During my first years of life, our Seder observances were divided between my grandparents’ homes. For the first Seder night, my parents, my brother and I used to go to the home of my father’s parents – and we would spend the second Seder with my mother’s parents. My paternal grandfather died when I was five years old, and my paternal grandmother when I was six years old; for that reason I don’t remember the Seder with them, and all I have are the photos. After they died, we began to spend both Seder nights at my maternal grandparents’ home.
My maternal grandfather used to lead the Seder reading the entire Haggadah in Hebrew, and my brother and I asked the “four questions.” We sang the traditional songs with old and new melodies, and took turns reading the text.
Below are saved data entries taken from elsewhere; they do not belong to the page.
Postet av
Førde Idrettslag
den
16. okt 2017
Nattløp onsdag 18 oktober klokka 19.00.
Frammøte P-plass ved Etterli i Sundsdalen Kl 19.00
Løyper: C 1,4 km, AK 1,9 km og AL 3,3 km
The food and the experience were great, and I treasured them year after year.
During my teenage years, something special happened; we were celebrating the Seder and my grandfather conducted it reading the Haggadah, just as he did every year. The Seder was unfolding in a enjoyable way with its rituals, symbols and songs. At one point, my grandfather stopped reading and said to me – his oldest grandchild – in Yiddish, “Look well at how everything is done, because I am not going to live forever.” I did not dare to reply. I only nodded my head. Some months later, my grandfather passed away.
I always remembered those words. To me, they meant that it is the responsibility of the younger generation to continue traditions. I still remember his voice, and I now answer him with words I did not dare say at that time. “Don’t worry. I watched closely how everything was done, and I shall do it. What you transmitted, the love and commitment to Judaism I shall transmit.”
Several years ago, my brother surprised me: “I have a partial recording of the last Seder with our grandfather,” he said. I received this unexpected gift, grateful for the opportunity to open a door to cherished memories. Then I heard, coming to life again, the voice of my grandfather, and the voices of my parents when they were younger. Hearing this was a poignant moment of sweet memories.
The premise of Pesach revolves around remembering the liberation of our ancestors from slavery. “And Moses said unto the people: Remember this day, in which you came out of Egypt” (Exodus 12:3). It is written in the Mishnah (Pesachim 10:5): “In every generation, a person is required to consider himself as if he had himself left Egypt, as it is said, And you shall tell your child on that day, saying, It is because of what God did for me when I went out from Egypt.”
A Seder is a memory maker. It is about the memories of our people — generation after generation — since the time our ancestors left slavery. Memories can place us in whatever time and location we choose. If we so desire, we can use thought and imagination to return to the past and relive experiences in the here and now, just as we experienced them long ago. Memories can bring our loved ones to the Seder table each year. They remind us who we are and what we stand for; they shape our identity and ideals.
At the Seder we ask the traditional four questions. This year we can ask ourselves an additional four questions: What are some of our favorite Pesach recollections? How do these influence our present celebration? What Jewish memories and traditions do we want to pass on? How do we create joyful Jewish celebrations for our children and grandchildren?
I look again at the old photos of my first Seder. I remember the sweet memories of later celebrations and the words I wanted to say to my grandfather at his last Seder, and I hope I, too, have been able to create unforgettable memories for my children.